*YOUR INSTRUCTIONS:*
Take each line below that has "WEGOのサロペット" and copy it.

Page-level text extractions:
------------------------
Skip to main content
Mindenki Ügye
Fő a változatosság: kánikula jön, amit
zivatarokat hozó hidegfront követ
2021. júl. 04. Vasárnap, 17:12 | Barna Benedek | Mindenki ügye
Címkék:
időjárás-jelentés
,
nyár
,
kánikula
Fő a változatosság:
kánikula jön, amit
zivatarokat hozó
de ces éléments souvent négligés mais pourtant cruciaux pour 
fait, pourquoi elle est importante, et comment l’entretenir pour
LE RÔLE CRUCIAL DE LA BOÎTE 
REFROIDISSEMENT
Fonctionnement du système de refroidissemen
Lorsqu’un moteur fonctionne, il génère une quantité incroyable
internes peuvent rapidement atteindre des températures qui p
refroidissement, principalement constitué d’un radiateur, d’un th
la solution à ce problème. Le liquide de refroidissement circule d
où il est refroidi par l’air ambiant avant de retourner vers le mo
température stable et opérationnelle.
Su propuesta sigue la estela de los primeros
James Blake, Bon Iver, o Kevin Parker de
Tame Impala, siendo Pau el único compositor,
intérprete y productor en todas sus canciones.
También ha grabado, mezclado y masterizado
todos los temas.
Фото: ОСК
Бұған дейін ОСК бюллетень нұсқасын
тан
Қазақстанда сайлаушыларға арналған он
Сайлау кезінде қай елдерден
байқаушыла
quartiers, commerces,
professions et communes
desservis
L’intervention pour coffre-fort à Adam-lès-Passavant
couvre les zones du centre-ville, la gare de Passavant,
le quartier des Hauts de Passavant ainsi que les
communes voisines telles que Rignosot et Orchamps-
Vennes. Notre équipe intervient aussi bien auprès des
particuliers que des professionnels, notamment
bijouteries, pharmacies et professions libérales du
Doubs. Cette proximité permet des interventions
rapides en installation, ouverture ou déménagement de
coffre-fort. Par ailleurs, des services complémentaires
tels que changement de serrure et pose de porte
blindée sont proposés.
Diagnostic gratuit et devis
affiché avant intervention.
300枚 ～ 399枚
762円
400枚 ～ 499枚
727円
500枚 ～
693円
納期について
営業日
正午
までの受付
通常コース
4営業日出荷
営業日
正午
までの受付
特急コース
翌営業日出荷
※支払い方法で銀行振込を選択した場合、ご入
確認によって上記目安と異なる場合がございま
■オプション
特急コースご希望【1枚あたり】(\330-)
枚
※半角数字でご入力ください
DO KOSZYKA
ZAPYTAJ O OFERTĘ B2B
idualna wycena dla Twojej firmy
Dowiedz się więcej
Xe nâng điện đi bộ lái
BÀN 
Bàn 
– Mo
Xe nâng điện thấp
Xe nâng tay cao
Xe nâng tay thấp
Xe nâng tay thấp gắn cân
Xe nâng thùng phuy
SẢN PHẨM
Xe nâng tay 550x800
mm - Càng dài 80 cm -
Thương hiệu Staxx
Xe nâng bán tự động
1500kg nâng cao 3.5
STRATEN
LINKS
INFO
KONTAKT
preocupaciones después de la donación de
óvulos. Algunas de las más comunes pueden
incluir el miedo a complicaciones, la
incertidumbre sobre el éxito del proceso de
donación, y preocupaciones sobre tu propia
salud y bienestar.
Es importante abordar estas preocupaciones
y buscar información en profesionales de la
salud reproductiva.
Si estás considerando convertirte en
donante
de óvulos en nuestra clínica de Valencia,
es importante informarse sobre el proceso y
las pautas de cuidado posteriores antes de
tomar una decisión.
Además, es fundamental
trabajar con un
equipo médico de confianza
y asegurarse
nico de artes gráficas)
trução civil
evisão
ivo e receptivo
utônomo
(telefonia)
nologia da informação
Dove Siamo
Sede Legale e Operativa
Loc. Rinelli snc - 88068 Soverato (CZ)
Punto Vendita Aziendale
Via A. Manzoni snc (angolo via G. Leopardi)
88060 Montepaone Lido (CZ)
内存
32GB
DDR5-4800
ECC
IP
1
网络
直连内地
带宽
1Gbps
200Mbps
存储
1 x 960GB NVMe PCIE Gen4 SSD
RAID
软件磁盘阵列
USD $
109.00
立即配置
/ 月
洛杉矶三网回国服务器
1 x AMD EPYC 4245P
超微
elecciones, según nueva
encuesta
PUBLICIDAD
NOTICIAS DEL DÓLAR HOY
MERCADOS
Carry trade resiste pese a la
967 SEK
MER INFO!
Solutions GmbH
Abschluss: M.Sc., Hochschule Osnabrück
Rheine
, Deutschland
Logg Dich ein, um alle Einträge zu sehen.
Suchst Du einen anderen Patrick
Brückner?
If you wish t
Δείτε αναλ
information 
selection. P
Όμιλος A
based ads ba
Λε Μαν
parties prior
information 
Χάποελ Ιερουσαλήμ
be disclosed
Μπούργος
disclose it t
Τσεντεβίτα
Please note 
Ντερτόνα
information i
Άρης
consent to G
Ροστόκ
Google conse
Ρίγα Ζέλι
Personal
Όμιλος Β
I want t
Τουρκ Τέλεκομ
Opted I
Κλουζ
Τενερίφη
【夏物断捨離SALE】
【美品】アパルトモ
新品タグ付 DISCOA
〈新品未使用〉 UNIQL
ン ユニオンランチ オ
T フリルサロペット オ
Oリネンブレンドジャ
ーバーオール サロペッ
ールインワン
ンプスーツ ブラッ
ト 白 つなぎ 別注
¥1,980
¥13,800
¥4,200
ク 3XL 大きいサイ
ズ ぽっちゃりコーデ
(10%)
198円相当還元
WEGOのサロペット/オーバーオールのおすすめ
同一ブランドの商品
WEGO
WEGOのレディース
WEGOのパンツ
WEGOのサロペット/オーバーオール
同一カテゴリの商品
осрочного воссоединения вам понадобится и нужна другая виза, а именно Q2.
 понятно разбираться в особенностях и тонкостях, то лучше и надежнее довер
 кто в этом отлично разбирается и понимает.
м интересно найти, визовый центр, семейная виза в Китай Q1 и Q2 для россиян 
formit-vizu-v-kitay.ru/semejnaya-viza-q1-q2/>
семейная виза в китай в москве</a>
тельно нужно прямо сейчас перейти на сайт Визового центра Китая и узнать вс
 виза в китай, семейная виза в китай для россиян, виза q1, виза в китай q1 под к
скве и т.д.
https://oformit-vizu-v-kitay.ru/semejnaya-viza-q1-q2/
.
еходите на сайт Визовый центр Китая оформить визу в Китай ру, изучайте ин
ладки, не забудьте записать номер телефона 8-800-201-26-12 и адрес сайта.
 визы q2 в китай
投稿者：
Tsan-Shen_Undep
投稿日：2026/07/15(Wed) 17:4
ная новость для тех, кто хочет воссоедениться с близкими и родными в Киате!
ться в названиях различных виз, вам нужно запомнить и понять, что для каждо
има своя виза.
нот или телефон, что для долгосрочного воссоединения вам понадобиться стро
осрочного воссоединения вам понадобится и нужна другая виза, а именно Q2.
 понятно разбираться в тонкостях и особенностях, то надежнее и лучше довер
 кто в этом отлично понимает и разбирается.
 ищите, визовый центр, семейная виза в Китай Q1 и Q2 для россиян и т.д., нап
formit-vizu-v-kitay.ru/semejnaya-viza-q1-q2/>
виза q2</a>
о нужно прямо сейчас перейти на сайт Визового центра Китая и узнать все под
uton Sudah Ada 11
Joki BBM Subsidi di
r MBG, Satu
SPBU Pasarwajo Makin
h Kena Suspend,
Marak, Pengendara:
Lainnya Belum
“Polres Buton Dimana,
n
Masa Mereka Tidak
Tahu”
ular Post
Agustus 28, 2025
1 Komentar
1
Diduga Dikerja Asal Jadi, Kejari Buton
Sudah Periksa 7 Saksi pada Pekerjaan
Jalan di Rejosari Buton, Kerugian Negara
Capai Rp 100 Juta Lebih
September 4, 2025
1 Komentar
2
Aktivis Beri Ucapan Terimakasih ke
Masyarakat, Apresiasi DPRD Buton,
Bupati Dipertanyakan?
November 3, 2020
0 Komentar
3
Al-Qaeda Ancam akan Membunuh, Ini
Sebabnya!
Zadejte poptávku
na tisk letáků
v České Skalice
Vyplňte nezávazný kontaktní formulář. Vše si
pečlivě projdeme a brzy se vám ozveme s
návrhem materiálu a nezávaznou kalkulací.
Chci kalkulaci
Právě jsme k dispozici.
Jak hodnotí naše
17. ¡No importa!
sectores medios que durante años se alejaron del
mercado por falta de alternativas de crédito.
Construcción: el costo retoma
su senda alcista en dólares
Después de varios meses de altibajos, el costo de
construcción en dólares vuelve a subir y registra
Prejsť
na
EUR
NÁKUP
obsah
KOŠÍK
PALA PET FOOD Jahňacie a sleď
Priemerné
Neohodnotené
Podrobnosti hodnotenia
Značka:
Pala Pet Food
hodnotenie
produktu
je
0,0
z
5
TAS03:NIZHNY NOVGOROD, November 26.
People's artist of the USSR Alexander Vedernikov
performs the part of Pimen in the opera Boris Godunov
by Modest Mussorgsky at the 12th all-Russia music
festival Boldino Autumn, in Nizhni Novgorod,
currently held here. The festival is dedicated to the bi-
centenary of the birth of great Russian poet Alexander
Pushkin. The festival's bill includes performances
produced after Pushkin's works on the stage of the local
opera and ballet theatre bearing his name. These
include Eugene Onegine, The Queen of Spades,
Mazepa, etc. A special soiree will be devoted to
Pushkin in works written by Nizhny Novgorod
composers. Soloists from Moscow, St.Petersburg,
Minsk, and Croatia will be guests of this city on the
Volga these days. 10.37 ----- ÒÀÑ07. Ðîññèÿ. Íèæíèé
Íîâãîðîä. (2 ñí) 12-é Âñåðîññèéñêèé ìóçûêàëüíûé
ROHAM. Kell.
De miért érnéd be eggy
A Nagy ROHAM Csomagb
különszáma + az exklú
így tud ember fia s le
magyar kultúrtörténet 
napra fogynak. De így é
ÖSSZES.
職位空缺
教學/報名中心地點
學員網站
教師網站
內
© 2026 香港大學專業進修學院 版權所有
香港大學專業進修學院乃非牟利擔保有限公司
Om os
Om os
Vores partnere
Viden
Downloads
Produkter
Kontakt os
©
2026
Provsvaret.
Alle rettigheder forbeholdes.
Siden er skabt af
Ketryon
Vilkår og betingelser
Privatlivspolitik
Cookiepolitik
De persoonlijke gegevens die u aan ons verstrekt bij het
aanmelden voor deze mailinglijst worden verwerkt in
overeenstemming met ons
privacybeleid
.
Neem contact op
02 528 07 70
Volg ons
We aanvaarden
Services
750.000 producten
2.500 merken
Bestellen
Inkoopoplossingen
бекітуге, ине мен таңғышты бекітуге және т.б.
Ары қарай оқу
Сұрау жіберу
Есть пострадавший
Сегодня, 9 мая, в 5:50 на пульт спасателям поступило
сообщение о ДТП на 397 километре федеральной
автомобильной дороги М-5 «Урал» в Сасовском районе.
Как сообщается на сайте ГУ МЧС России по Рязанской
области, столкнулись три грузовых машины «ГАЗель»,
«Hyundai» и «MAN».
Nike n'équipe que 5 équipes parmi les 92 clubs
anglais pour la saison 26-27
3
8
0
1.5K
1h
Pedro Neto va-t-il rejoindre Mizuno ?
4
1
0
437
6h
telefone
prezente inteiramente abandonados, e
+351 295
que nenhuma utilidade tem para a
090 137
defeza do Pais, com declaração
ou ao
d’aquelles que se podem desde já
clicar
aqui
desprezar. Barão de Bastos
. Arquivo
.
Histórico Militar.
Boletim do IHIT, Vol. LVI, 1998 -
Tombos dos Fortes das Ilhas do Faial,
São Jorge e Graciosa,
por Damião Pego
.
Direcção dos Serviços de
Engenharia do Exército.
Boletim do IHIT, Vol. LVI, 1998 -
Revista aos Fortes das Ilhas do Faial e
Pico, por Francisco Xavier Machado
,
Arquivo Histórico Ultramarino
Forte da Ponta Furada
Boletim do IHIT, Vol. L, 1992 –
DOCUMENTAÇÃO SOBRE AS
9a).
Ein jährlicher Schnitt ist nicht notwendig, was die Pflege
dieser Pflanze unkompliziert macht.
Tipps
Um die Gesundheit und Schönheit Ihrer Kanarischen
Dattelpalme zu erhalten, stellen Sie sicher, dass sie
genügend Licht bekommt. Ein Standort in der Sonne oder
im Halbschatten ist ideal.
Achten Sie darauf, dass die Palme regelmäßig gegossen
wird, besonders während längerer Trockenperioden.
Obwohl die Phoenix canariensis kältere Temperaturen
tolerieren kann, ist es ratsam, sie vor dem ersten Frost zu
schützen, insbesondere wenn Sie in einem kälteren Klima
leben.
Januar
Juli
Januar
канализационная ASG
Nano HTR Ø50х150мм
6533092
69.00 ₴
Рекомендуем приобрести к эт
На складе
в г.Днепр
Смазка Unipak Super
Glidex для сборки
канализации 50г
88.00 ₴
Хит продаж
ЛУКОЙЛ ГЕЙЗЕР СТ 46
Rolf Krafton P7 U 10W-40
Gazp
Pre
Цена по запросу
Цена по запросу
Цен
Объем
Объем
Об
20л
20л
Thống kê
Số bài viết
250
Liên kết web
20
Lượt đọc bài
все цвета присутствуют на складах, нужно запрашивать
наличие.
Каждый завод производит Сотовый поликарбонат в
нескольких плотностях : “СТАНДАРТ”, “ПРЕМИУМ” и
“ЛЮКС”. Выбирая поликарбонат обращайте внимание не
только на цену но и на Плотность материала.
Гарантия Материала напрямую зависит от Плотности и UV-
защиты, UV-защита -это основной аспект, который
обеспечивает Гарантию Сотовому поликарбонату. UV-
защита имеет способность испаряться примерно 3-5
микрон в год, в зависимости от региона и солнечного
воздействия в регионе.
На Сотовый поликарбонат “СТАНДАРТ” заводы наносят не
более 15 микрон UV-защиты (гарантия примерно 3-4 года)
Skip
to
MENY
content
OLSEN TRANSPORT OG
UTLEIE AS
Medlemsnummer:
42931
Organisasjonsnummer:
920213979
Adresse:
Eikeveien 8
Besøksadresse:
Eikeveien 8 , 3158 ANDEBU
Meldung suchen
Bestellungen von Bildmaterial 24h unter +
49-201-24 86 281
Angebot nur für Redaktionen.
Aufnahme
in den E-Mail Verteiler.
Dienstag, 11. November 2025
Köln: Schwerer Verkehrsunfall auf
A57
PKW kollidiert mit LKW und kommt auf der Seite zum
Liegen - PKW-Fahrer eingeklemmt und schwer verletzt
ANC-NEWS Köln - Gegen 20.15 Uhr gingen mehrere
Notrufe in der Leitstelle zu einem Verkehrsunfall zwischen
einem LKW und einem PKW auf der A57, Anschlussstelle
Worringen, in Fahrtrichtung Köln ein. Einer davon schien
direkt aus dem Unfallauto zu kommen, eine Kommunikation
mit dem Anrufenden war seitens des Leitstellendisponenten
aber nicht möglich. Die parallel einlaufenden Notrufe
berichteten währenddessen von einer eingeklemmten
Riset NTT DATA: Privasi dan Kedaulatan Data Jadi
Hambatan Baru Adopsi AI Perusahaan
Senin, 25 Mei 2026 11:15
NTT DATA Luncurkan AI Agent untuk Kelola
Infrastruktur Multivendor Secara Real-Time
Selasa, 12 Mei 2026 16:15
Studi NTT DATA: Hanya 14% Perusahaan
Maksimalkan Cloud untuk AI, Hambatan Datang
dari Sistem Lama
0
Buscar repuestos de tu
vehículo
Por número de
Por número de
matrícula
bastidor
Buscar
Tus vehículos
------------------------
*ANSWER:*
WEGOのサロペット/オーバーオールのおすすめ
WEGOのサロペット/オーバーオール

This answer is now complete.